Après l’annonce d’une refonte de son gouvernement en début de semaine, le Premier ministre Yasao Fukuda a accepté la démission d’une majorité de ses ministres. Il a ensuite nommé le numéro deux du Parti libéral démocrate, Bunmei Ibuki, au poste de ministre des Finances et offert à son rival Taro Aso la tête du parti.
Selon Frédéric Charles, correspondant de RFI pour FRANCE 24 au Japon, le très populaire Aso "ne cache pas ses ambitions de devenir un jour Premier ministre". Malgré quelques déclarations controversées, il reste un homme dynamique et populaire, deux aspects dont Fukuda espère tirer des bénéfices.
Fukuda le mal aimé
Fukuda, successeur de Shinzo Abe qui avait démissionné en 2007, est très impopulaire dans les enquêtes d’opinion japonaises. "Moins de 20 % de personnes interrogées soutiennent sont action", rapporte Frédéric Charles. Les raisons de cette disgrâce sont multiples et intimement liées au ressentissement provoqué par le parti de Fukuda ces dernières décénies. S’il est baptisé Parti libéral démocrate (PLD), il n’en n’est pas moins très conservateur, et surtout il a été "au pouvoir depuis la fin de la seconde guerre mondiale", rappelle F. Charles.

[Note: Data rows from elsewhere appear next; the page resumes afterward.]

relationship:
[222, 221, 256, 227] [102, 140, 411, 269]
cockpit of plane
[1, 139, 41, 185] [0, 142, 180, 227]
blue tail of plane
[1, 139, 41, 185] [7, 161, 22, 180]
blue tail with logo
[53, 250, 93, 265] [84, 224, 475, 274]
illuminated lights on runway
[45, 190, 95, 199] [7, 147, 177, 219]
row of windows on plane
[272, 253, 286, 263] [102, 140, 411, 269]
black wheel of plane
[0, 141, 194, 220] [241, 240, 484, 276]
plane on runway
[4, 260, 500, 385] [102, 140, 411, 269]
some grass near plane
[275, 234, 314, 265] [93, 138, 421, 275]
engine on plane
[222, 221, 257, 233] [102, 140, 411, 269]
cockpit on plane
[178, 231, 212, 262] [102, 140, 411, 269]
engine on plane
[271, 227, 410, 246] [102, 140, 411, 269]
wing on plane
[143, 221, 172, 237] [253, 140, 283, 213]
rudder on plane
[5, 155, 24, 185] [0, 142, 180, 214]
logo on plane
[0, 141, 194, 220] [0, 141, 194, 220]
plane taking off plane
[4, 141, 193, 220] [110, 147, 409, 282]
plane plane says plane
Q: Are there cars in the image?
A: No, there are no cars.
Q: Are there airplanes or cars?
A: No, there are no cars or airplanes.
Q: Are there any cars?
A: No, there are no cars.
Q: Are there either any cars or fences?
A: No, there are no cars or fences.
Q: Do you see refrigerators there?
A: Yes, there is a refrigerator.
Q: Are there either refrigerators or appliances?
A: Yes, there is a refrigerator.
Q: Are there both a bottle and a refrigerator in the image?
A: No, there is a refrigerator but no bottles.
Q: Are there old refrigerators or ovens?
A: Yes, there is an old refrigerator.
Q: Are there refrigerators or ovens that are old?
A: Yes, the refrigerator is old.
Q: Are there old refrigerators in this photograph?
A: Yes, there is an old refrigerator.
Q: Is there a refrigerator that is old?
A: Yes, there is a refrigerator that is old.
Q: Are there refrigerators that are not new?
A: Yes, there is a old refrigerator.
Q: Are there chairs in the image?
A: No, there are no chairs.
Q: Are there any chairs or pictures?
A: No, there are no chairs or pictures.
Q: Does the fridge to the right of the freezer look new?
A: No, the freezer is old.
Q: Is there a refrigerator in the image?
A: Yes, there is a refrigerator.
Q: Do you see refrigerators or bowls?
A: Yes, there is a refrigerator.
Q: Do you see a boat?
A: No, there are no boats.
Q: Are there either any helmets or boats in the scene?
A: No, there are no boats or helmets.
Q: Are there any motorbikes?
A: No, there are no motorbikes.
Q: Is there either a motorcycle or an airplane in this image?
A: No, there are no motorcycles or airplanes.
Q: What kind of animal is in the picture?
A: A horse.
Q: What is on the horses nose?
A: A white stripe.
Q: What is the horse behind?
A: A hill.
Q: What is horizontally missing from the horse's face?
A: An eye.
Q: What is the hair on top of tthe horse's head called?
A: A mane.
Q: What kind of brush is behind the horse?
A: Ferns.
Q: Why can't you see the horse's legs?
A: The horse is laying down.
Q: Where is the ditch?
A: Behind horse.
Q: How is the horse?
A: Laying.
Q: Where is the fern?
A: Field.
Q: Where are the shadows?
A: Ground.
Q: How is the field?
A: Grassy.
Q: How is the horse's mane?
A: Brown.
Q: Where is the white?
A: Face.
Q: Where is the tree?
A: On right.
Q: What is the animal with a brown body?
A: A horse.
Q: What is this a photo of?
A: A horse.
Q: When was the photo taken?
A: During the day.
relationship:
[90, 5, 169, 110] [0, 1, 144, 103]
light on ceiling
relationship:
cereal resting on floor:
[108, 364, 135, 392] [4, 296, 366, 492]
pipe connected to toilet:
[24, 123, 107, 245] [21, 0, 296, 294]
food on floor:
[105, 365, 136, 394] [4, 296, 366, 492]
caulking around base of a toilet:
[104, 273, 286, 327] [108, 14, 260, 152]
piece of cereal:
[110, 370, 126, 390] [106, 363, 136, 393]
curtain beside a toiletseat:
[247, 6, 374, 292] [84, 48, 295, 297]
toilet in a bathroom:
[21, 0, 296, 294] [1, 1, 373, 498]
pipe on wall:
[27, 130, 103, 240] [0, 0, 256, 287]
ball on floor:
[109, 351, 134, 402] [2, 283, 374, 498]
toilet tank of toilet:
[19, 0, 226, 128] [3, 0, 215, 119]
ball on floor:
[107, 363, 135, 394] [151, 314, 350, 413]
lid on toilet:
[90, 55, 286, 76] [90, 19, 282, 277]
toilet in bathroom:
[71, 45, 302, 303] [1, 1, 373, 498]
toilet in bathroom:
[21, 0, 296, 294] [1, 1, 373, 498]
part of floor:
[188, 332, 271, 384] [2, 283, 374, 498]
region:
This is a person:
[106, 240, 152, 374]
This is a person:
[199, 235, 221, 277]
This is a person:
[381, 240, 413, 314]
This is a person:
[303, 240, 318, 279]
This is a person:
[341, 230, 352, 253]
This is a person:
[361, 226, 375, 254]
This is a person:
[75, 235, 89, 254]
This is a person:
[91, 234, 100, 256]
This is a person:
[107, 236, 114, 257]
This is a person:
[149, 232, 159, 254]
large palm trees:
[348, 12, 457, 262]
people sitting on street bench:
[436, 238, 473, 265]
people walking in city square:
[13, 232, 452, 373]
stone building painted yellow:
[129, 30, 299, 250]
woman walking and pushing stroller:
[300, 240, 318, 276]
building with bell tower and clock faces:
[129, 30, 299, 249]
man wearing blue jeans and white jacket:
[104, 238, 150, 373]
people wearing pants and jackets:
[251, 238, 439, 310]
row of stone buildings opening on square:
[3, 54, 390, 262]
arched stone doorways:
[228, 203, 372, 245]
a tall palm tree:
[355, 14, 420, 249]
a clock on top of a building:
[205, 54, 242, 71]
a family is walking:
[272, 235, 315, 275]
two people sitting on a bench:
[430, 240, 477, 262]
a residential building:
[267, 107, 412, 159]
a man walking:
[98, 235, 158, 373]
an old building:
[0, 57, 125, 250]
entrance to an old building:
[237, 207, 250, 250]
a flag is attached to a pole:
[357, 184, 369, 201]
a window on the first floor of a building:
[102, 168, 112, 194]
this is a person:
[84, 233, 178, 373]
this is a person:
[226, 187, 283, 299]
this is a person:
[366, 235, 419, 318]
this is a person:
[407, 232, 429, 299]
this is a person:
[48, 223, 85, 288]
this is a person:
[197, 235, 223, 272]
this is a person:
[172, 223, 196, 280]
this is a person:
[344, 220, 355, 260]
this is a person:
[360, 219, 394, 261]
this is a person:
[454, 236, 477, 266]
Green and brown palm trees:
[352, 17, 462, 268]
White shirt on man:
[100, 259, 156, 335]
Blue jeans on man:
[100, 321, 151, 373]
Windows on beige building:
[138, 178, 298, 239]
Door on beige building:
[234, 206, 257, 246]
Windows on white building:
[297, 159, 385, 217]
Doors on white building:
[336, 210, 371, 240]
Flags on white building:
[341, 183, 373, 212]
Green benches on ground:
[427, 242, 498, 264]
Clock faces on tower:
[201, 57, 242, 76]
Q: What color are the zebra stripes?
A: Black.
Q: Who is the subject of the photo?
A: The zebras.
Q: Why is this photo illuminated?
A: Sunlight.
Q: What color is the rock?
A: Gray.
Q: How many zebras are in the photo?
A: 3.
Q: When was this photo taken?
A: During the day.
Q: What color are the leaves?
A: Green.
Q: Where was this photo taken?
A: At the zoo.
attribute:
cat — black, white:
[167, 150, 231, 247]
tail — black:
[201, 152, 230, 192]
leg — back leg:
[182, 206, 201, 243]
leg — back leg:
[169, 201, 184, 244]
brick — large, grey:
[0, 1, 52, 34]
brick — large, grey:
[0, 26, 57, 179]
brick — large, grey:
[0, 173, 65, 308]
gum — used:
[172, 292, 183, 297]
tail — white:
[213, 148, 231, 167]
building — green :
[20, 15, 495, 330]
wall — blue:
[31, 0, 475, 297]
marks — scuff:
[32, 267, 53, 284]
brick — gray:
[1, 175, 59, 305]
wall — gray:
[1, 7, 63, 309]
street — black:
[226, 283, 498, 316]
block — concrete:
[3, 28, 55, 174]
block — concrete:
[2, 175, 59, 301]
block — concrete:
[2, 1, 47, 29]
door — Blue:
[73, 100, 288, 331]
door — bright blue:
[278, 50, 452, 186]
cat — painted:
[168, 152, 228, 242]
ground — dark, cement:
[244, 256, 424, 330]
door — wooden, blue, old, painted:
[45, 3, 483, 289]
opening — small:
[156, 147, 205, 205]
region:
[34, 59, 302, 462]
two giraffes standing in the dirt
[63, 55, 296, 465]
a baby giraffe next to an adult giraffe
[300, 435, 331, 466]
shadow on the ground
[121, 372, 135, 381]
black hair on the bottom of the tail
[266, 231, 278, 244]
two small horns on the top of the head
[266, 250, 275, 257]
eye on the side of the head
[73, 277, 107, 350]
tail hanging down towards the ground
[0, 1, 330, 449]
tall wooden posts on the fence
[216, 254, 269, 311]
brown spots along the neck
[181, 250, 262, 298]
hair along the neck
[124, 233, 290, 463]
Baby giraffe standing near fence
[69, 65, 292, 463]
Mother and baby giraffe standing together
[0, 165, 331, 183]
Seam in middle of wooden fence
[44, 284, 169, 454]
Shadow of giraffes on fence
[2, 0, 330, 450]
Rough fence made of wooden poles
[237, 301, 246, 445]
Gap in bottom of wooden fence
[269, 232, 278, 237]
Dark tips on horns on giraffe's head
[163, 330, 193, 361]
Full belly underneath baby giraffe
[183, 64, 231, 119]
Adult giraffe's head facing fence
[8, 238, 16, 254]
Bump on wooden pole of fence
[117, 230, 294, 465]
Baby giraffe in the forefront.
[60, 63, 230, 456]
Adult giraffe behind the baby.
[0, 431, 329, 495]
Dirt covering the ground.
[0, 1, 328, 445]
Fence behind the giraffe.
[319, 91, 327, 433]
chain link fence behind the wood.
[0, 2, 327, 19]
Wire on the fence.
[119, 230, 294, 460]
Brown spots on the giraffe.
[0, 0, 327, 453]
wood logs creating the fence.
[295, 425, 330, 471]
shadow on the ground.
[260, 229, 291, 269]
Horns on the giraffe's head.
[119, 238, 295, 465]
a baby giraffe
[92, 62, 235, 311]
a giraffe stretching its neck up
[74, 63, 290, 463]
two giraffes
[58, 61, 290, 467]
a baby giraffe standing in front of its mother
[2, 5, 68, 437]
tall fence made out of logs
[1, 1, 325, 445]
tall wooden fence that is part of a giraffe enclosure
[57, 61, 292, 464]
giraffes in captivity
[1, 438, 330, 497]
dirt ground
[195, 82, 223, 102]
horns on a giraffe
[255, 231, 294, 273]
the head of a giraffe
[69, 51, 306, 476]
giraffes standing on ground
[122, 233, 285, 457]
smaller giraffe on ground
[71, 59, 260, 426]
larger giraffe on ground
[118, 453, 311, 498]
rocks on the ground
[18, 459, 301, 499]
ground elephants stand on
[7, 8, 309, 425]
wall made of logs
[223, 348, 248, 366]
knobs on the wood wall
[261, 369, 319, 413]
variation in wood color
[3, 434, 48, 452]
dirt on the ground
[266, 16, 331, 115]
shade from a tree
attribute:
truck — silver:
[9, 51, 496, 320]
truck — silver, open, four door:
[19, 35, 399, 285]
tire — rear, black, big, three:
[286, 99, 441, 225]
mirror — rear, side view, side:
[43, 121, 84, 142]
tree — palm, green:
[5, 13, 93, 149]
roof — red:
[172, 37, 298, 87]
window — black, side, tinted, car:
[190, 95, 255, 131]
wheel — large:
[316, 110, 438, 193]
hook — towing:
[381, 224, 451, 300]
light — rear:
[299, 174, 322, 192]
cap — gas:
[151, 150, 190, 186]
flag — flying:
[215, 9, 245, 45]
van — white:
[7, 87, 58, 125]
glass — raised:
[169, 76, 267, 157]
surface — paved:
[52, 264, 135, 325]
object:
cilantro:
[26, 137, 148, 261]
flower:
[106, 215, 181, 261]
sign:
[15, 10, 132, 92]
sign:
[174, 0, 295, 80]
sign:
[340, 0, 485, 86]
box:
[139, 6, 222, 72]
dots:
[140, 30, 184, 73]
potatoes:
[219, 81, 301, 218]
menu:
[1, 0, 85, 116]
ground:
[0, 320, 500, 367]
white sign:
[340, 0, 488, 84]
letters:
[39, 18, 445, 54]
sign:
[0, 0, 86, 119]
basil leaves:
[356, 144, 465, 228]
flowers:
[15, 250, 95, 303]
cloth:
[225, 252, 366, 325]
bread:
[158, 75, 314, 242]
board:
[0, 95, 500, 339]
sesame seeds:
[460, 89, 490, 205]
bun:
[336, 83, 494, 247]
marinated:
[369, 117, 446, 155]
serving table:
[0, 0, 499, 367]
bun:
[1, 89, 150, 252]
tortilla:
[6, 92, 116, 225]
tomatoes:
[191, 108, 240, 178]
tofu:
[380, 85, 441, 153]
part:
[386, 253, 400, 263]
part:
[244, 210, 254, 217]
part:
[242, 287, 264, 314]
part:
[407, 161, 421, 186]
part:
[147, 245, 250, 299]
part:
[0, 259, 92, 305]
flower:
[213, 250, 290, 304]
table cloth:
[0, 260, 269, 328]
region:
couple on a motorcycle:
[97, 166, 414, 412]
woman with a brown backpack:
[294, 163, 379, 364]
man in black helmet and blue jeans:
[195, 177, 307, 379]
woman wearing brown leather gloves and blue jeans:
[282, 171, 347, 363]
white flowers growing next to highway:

Si Fukuda a décidé de remanier son gouvernement, c’est surtout pour tenter relancer l’économie dont on lui impute le ralentissement. La production industrielle japonaise a chuté de 2 % en juillet 2008. Vendredi, l’index Nikkei a perdu 282,22 points, soit 2 % de sa valeur. Les experts parlent de récession.
Selon F. Charles, "le ministère des Finances est incompétent et ne veut pas de réformes." Les priorités de recrutement du chef de l’Etat ont donc été les ministres des Finances et de l’Economie, même si pour les experts, il s’agit plus d’un placebo qui n’aidera pas vraiment Fukuda à sortir de la crise.
Le PLD souhaite augmenter les taxes afin de réduire la dette nationale, au détriment de la croissance. "Les chefs d’entreprise appellent l’opposition à prendre le pouvoir", explique F. Charles. "Ce n’était pas arrivé depuis la Seconde Guerre mondiale, à l’exception d’un brève période dans les années 1990."
La dette nationale du Japon s’élève à 180 % de son PIB, la plus importante au monde. A cela viennent s’ajouter un déclin démographique et un scandale qui concerne la disparition de 50 millions de dossiers de retraite survenue pendant leur informatisation.
Est-ce vraiment de sa faute ?
Un grand nombre des problèmes reprochés à Fukuda ont des origines antérieures à son mandat. Un des soucis du Japon est lié au fait que "le pays soit dirigé par des bureaucrates et non par les ministres", estime F. Charles.
Le fait que la chambre haute du Parlement soit aux mains de l’opposition et la chambre basse à celles du parti de Fukuda contribuent à l’immobilité du pays. "Ils n’arrivent pas cohabiter ni à voter des lois", analyse .F Charles.
Vous appelez ça une récession ?
Mais que signifie une “récession” pour la deuxième économie mondiale ? Selon F. Charles, "c’est un paradoxe. Le Japon s’en sort mieux que les Etats-Unis ou l’Europe parce qu’il est moins touché par la crise économique mondiale. Leurs exportations se portent bien, mais elles ne constituent que 18 % du PIB. Le reste de l’économie est en sous régime, elle emploie trop de gens qui ne produisent pas assez."
Hausser uniquement les taxes n’est pas une solution au problèmes du Japon, estime F. Charles. "Il ne suffit pas d’augmenter les taxes, il faut augmenter la productivité", conclut-il.